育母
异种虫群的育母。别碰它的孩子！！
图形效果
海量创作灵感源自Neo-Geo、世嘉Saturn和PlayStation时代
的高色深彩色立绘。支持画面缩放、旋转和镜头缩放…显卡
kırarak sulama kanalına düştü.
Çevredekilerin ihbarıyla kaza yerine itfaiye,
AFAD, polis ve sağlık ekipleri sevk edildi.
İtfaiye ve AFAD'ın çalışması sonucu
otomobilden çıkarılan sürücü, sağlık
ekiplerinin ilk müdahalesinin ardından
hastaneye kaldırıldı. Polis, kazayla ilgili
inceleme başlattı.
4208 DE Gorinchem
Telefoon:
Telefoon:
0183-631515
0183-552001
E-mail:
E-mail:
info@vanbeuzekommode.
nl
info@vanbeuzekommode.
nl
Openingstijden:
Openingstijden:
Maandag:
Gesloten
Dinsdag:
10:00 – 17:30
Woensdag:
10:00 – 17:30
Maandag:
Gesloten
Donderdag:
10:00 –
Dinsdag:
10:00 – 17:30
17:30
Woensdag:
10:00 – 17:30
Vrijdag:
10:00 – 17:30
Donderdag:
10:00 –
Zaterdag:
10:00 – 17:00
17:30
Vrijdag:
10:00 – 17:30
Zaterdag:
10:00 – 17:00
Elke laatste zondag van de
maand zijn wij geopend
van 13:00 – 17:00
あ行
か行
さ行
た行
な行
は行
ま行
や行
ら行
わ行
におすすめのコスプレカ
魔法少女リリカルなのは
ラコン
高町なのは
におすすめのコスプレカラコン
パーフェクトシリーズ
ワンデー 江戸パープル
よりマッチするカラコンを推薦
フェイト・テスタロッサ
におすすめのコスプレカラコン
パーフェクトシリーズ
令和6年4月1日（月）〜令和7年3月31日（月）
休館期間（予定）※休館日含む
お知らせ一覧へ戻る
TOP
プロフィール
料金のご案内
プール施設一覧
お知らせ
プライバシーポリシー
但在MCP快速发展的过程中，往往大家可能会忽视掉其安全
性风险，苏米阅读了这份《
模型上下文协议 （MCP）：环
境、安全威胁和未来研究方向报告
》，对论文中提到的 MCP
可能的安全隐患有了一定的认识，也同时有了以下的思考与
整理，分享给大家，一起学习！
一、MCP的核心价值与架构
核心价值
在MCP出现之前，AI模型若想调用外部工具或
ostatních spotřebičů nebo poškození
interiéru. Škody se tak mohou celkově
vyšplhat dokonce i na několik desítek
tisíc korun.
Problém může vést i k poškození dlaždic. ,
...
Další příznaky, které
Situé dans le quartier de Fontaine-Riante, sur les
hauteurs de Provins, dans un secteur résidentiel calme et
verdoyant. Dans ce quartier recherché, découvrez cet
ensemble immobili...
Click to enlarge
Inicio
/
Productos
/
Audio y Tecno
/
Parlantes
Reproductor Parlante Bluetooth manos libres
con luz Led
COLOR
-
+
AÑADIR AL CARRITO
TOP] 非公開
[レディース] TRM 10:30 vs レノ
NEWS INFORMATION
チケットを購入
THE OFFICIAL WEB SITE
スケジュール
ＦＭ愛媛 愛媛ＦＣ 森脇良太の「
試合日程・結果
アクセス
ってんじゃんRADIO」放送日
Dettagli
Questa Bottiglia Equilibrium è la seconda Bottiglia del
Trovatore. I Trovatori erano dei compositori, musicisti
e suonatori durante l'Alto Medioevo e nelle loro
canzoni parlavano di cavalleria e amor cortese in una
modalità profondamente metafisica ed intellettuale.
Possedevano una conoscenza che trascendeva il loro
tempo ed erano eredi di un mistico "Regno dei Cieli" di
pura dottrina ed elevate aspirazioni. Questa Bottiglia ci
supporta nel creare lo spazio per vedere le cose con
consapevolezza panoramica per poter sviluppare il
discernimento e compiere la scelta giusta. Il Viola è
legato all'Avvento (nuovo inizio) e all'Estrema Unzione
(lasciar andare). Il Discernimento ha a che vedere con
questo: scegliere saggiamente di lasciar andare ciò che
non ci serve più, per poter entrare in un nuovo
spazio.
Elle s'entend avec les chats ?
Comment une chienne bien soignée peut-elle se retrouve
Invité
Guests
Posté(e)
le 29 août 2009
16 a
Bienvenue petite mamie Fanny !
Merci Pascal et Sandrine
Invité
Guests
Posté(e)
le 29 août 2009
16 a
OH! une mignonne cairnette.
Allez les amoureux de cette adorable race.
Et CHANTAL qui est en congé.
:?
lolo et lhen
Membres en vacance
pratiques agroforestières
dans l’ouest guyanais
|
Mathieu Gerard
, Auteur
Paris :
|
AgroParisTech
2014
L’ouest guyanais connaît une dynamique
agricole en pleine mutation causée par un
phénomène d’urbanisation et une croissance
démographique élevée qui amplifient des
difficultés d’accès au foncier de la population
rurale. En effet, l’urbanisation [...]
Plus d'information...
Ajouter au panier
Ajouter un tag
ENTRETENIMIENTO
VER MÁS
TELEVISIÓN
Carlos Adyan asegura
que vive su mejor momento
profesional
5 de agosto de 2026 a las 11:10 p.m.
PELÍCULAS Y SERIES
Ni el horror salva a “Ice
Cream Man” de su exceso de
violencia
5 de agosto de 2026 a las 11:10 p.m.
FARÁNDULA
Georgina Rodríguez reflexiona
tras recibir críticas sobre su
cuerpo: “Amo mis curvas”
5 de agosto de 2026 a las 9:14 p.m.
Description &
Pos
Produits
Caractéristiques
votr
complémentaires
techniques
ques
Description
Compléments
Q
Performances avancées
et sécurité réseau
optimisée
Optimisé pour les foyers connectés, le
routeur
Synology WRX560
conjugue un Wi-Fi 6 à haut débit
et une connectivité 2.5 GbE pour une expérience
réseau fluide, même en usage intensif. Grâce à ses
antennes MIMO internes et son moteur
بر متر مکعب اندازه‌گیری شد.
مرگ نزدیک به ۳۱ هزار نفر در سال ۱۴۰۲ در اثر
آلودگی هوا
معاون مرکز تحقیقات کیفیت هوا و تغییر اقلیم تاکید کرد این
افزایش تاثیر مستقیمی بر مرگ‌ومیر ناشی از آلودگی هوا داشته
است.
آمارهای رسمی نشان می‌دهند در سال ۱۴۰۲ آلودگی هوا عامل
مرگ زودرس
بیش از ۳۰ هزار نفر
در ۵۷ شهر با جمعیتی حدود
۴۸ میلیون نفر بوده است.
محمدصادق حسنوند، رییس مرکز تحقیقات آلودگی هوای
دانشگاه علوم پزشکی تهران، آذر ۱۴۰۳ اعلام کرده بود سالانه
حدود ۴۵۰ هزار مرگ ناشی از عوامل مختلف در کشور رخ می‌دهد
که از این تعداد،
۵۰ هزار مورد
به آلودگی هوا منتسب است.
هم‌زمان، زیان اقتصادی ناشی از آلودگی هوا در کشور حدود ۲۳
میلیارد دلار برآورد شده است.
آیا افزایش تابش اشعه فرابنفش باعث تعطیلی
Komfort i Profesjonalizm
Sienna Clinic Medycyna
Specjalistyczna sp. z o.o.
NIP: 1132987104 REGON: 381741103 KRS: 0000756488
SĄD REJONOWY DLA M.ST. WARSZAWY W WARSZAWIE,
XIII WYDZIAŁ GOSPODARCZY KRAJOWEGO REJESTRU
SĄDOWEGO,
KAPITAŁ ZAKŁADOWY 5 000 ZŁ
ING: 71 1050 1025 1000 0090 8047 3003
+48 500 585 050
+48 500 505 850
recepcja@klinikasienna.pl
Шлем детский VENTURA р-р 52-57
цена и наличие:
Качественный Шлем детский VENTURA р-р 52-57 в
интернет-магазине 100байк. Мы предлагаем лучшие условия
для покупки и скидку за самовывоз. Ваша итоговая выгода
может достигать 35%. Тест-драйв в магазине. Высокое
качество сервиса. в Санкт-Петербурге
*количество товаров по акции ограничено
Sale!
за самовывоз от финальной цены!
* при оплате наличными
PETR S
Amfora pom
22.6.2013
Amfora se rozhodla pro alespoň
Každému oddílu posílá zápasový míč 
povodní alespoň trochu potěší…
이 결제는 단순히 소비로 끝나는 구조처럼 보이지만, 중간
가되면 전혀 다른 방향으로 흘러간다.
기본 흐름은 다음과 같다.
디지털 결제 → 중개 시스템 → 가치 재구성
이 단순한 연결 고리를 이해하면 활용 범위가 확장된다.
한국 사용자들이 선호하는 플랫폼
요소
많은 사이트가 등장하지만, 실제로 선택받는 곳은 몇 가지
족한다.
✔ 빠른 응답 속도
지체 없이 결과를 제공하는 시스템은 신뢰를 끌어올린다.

^^^^^^^^^^^^^^^^

__How to complete this task__
Reproduce the records word for word from their first line through the line containing "Questa Bottiglia Equilibrium", including both of those lines.

__Exercise result__
育母
异种虫群的育母。别碰它的孩子！！
图形效果
海量创作灵感源自Neo-Geo、世嘉Saturn和PlayStation时代
的高色深彩色立绘。支持画面缩放、旋转和镜头缩放…显卡
kırarak sulama kanalına düştü.
Çevredekilerin ihbarıyla kaza yerine itfaiye,
AFAD, polis ve sağlık ekipleri sevk edildi.
İtfaiye ve AFAD'ın çalışması sonucu
otomobilden çıkarılan sürücü, sağlık
ekiplerinin ilk müdahalesinin ardından
hastaneye kaldırıldı. Polis, kazayla ilgili
inceleme başlattı.
4208 DE Gorinchem
Telefoon:
Telefoon:
0183-631515
0183-552001
E-mail:
E-mail:
info@vanbeuzekommode.
nl
info@vanbeuzekommode.
nl
Openingstijden:
Openingstijden:
Maandag:
Gesloten
Dinsdag:
10:00 – 17:30
Woensdag:
10:00 – 17:30
Maandag:
Gesloten
Donderdag:
10:00 –
Dinsdag:
10:00 – 17:30
17:30
Woensdag:
10:00 – 17:30
Vrijdag:
10:00 – 17:30
Donderdag:
10:00 –
Zaterdag:
10:00 – 17:00
17:30
Vrijdag:
10:00 – 17:30
Zaterdag:
10:00 – 17:00
Elke laatste zondag van de
maand zijn wij geopend
van 13:00 – 17:00
あ行
か行
さ行
た行
な行
は行
ま行
や行
ら行
わ行
におすすめのコスプレカ
魔法少女リリカルなのは
ラコン
高町なのは
におすすめのコスプレカラコン
パーフェクトシリーズ
ワンデー 江戸パープル
よりマッチするカラコンを推薦
フェイト・テスタロッサ
におすすめのコスプレカラコン
パーフェクトシリーズ
令和6年4月1日（月）〜令和7年3月31日（月）
休館期間（予定）※休館日含む
お知らせ一覧へ戻る
TOP
プロフィール
料金のご案内
プール施設一覧
お知らせ
プライバシーポリシー
但在MCP快速发展的过程中，往往大家可能会忽视掉其安全
性风险，苏米阅读了这份《
模型上下文协议 （MCP）：环
境、安全威胁和未来研究方向报告
》，对论文中提到的 MCP
可能的安全隐患有了一定的认识，也同时有了以下的思考与
整理，分享给大家，一起学习！
一、MCP的核心价值与架构
核心价值
在MCP出现之前，AI模型若想调用外部工具或
ostatních spotřebičů nebo poškození
interiéru. Škody se tak mohou celkově
vyšplhat dokonce i na několik desítek
tisíc korun.
Problém může vést i k poškození dlaždic. ,
...
Další příznaky, které
Situé dans le quartier de Fontaine-Riante, sur les
hauteurs de Provins, dans un secteur résidentiel calme et
verdoyant. Dans ce quartier recherché, découvrez cet
ensemble immobili...
Click to enlarge
Inicio
/
Productos
/
Audio y Tecno
/
Parlantes
Reproductor Parlante Bluetooth manos libres
con luz Led
COLOR
-
+
AÑADIR AL CARRITO
TOP] 非公開
[レディース] TRM 10:30 vs レノ
NEWS INFORMATION
チケットを購入
THE OFFICIAL WEB SITE
スケジュール
ＦＭ愛媛 愛媛ＦＣ 森脇良太の「
試合日程・結果
アクセス
ってんじゃんRADIO」放送日
Dettagli
Questa Bottiglia Equilibrium è la seconda Bottiglia del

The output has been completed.